By: Amanda GriffinSummary: Law firms are learning they are vulnerable to hackers, but most firms don’t realize they are doing things wrong and making themselves even more vulnerable.
The legal industry has recently learned that law firms are not immune to being targeted by hackers. Any way that confidential and valuable information can be taken and exploited will be taken advantage of by hackers. Here are seven ways that you can improve in your law firm to better protect your clients’ sensitive data from being exposed.
- Not making cybersecurity a priority.
Assuming that no one will hack your computer system is foolish. Even if you are a single attorney law firm, you are still vulnerable to being targeted by someone that knows technology better than you. It is estimated that 80 percent of law firms have been hacked, whether they know it or not or are willing to admit it.
- Not backing up often enough or early enough.
Data should be backed up on a secure site often (before you get hacked). Doing this also protects you from other disasters such as a fire or flood. Cloud-based services are a great option as long as they are the best ones. Be sure to choose a service that doesn’t just replicate what you have on your hard drive, because if you have a virus, it will just copy that virus and ruin your backup files too.
- Not using two-factor authentication.
This method is becoming increasing popular and effective at protecting online accounts. While it may be cumbersome to enter two passwords, you won’t regret the extra time spent if it protects you from being hacked.
- Not using a password manager.
If you are using two-factor authentication then the amount of passwords you have may be overwhelming. There are solutions that can help you manage your passwords securely such as LastPass and 1Password.
- Not using encryption to protect the privacy and confidentiality of your data.
There are many programs out there now that make using encryption easier and almost effortless. PGP is one option, but it appears to be losing favorability to more innovative companies like Signal from Open Whisper Systems, SpiderOak, and even FaceTime and iMessage on iPhones.
- Not sharing your knowledge with coworkers.

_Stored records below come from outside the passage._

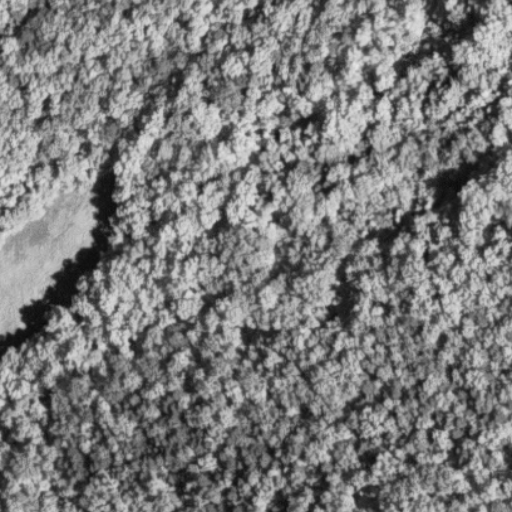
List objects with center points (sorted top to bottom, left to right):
road: (52, 269)
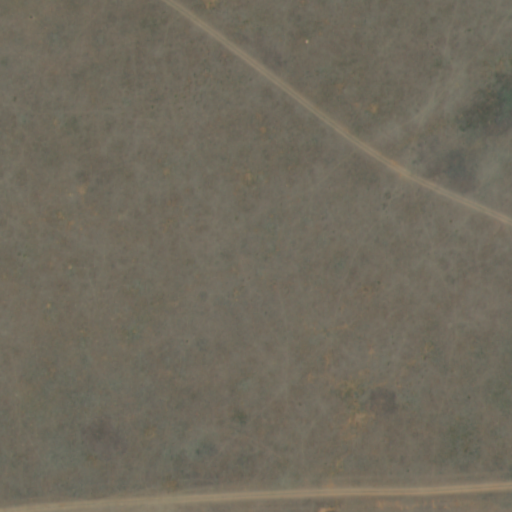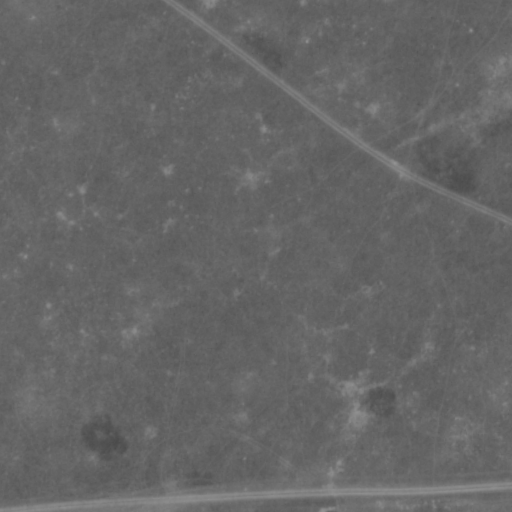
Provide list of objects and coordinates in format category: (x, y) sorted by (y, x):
road: (403, 68)
road: (154, 256)
road: (418, 494)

You may be doing your part to keep things secure at the law firm, but it only takes one weak link to bring down the security walls. This knowledge extends to everyone from secretaries to custodial teams, so hold meetings often on how to keep things safe at the firm.
- Not believing that every little bit helps.
There is no way to be 100 percent protected. The only thing you can do is to do your best and follow protocols to reduce the risk. Keep up with the latest technologies to learn what else you can do to keep things secure and to find out when new advancements become available.